Jenny’s complaint (see They told me nothing could be done) about a male who assaulted her is an example of the blase attitude Corlett describes. She was told to avoid the person who had assaulted her. Given that he was confined in the same building this was neither realistic nor reasonable advice.
Her experience resulted from a placement in what was essentially a mixed-sex environment with separate male and female areas for sleeping and bathing, which many trusts operate.
Appleby denies that such accommodation is falsely defined as single-sex. Undoubtedly though, the number of assaults would be reduced if patients were given the option of segregation.
As a result of the NPSA report, Appleby is reviewing the 19 most serious assaults to find out how the trusts dealt with them and will report to health minister Rosie Winterton by the autumn. “We may find that it’s time to question whether the guidance on accommodation needs to be strengthened,” he says.
* Not their real names
‘They told me nothing could be done’
A week after Jenny* was admitted to a hospital on a three-month section a male patient started to harass her. It began with him talking to her, even though she made it clear she did not want to talk to anyone, and then he started following her.
“I mentioned it to staff but they told me to stay in the women-only wing all day. But then they told me they did not want me to do that because I couldn’t take part in activities.

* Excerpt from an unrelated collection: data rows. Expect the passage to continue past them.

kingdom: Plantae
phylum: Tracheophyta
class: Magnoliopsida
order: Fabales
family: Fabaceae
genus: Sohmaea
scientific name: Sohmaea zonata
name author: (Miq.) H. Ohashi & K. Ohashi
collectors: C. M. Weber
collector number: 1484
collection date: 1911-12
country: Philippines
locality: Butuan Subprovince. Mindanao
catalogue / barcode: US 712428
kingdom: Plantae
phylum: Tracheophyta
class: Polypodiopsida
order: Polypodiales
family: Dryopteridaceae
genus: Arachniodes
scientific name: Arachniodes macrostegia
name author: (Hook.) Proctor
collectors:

“One evening, late on, I went into the kitchen and he followed me. He trapped me against the wall and was saying sexual stuff, what he wanted to do to me, and touching me. Then he heard someone in the corridor and I was able to escape because he was distracted. I got back to my room, which was on the ground floor, and he had gone outside and was by my window. I didn’t leave my room to tell anyone because I was really scared.
“I told a health care assistant the next day. She hung around me to make sure I was ok and told someone higher up. But nobody spoke to him.
“He continued to follow me and I was too scared a lot of the time to leave the women’s wing so I couldn’t do group activities. A ward manager said there was nothing that could be done because he was ill. I wanted them to speak to him but he was high half the time. But I could have been moved.
“I am appalled about the way my complaint was dealt with. I thought about complaining when I left but then I decided against. If they weren’t prepared to do anything when I was in the hospital, why would they once I’d left?”